Affero GPL 2(d)

Alex Rousskov rousskov at
Fri Aug 13 16:44:42 UTC 2004

On Fri, 13 Aug 2004, Eben Moglen wrote:

> Henri has reminded me of an overdue obligation to respond to
> discussion of the Affero GPL as a potential candidate for OSI
> approval.  One issue that was raised in the course of the
> conversation is the technologically non-neutral form of Affero GPL
> 2(d).  This is a drafting error for which I was responsible.  Our
> current projected 2(d) for use in a modified Affero GPL or other
> similar license is:
>    d) If the Program as you received it is intended to interact with
>    users through a computer network and if, in the version you received,
>    any user interacting with the Program was given the opportunity to
>    request transmission to that user of the Program's complete source
>    code, you must not remove that facility from your modified version of
>    the Program or work based on the Program, and must offer an equivalent
>    opportunity for all users interacting with your Program through a
>    computer network to request immediate transmission of the complete
>    source code of your modified version or other derivative work by the
>    same communication protocol used for other user interaction with the
>    Program.

The above restrictions are still technologically non-neutral, IMO,
because the license still requires derivative works to:

	1) Preserve functionality that may have nothing to do
	   with the derivative work but may render derivative work
	   technologically impossible. For example, consider a
 	   derivative work that uses portions of existing code
	   for embedded software or nano devices. With preserved
	   functionality, the derivative work may not fit into
	   memory available for that derivative work. Thus, the
	   license would effectively limit derivative works
	   to technologies where executable size is unimportant.

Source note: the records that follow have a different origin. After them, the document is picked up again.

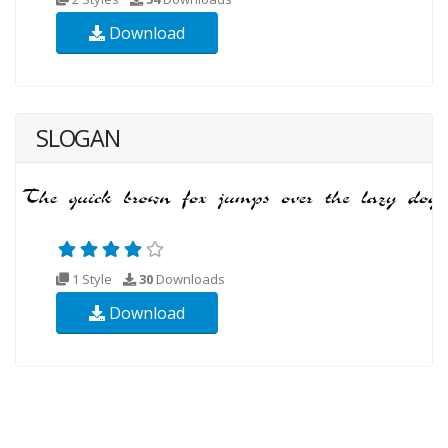
Download
SLOGAN
1 Style
30
Downloads
Download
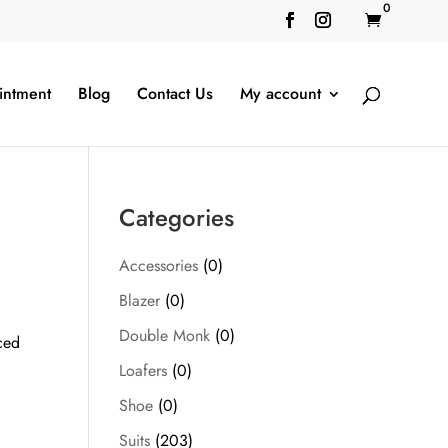
0

intment
Blog
Contact Us
My account
Categories
Accessories
(0)
Blazer
(0)
Double Monk
(0)
ced
Loafers
(0)
Shoe
(0)
Suits
(203)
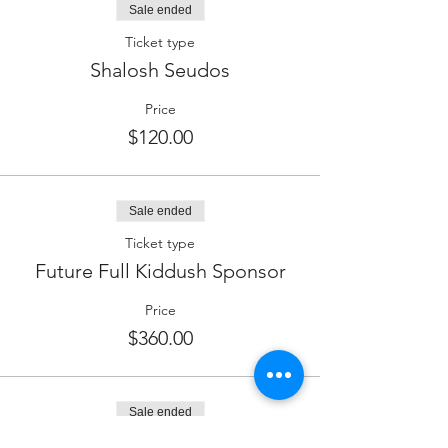
Sale ended
Ticket type
Shalosh Seudos
Price
$120.00
Sale ended
Ticket type
Future Full Kiddush Sponsor
Price
$360.00
Sale ended
Ticket type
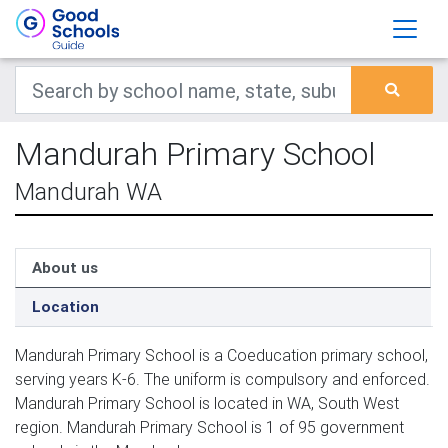
Mandurah Primary School
Mandurah WA
About us
Location
Mandurah Primary School is a Coeducation primary school,
serving years K-6. The uniform is compulsory and enforced.
Mandurah Primary School is located in WA, South West
region. Mandurah Primary School is 1 of 95 government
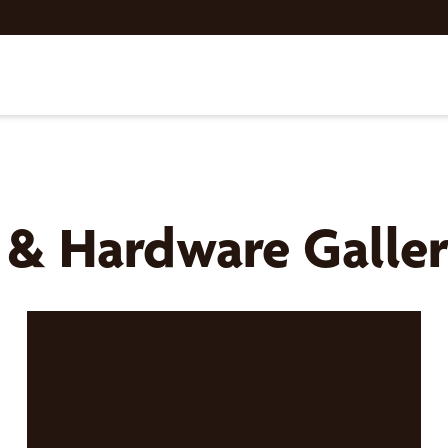
s & Hardware Galle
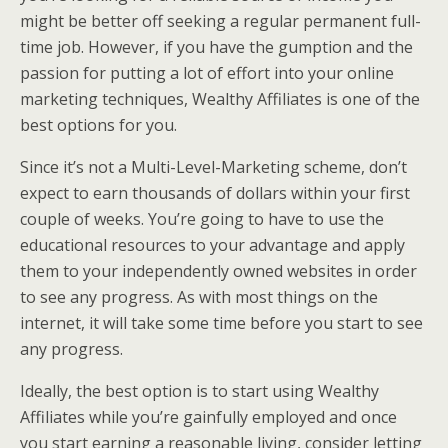
might be better off seeking a regular permanent full-
time job. However, if you have the gumption and the
passion for putting a lot of effort into your online
marketing techniques, Wealthy Affiliates is one of the
best options for you.
Since it’s not a Multi-Level-Marketing scheme, don’t
expect to earn thousands of dollars within your first
couple of weeks. You’re going to have to use the
educational resources to your advantage and apply
them to your independently owned websites in order
to see any progress. As with most things on the
internet, it will take some time before you start to see
any progress.
Ideally, the best option is to start using Wealthy
Affiliates while you’re gainfully employed and once
you start earning a reasonable living, consider letting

	2) Implement source download functionality for
	   communication protocols that may not support such
	   functionality. If original work was communicating via HTTP
	   and my derived work is communicating to users via FooBarP,
	   I have to implement additional FooBarP functionality to
	   let users request source code. Doing so may be impossible
	   for some protocols, for purely technical reasons. Thus,
	   the license would effectively limit derivative works
	   to protocols were "source code download" is possible.

	3) Immediately respond to user requests. Not all communication
	   protocols can provide immediate responses. In some cases,
	   the speed or even existence of a response depends on
	   the response size, network status, or other technical
	   factors. Thus, the license would effectively limit
	   derivative works to protocols were "immediate response" is
	   possible. (Here, I assume the license text will be fixed to
	   talk about immediate responses, not just requests for

There are other technical problems. For example, it is not clear
whether the user has to be able to get the source code. What if all
supported user agents do not have enough memory to receive source code
and that technical limitation prevents the derivative work from making
the source code available for download? Is that a license violation?

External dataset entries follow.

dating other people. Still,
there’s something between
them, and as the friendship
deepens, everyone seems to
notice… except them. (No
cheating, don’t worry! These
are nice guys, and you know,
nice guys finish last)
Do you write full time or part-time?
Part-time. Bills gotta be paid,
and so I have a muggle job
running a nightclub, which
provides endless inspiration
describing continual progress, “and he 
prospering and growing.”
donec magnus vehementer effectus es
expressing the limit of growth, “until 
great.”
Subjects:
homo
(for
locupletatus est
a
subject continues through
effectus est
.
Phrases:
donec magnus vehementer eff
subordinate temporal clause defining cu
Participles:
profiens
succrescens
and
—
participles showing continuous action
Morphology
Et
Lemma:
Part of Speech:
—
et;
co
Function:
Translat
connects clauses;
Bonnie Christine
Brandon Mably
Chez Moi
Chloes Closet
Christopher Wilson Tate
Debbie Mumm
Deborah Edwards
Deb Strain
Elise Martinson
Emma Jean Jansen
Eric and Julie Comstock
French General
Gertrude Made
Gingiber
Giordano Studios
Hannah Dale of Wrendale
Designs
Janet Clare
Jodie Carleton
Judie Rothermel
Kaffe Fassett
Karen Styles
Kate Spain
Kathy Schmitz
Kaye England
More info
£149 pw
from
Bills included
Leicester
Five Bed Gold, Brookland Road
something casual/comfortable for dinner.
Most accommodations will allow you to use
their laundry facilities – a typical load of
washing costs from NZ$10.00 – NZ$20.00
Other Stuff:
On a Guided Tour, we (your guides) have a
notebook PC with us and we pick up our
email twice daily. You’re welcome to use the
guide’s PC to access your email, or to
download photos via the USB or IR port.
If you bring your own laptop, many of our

These are not "theoretical" arguments. I can imagine very real cases
where the use of the proposed license would prevent open source
developers to reuse licensed code, something OSI certification is
supposed to ensure.

IMO, the license is intended to define and preserve (restrict,
mandate, whatever)  some rather specific software functionality. It is
not possible to do that without becoming technology-specific. A very
different mechanism needs to be invented to remain OSI compliant.

> It has also been suggested that the license fails because it would
> not be violated by returning a protocol-acceptable but uncooperative
> response to a request for source code.  I don't think that objection
> is well-founded.  Responding "Good luck" is not an "equivalent
> opportunity [for] transmission of the complete source code," which
> the license requires.

First of all, responding with "good luck" is an extreme example. I
would not recommend using it to word or defend the license. I would
suggest considering a "Please download from"
response instead (and there are many other variations on the theme
like "Please download from

Second, the current wording does not require "opportunity [for]
transmission". It requires "opportunity to request transmission",
which is a very different requirement IMO.

> For clarity's sake, however, one would meet this objection in
> amending the license text, by s/request immediate/request and
> receive immediate/. I see no legal risk that would be created by the
> addition of those words.

Agreed. Other problems mentioned above would remain though.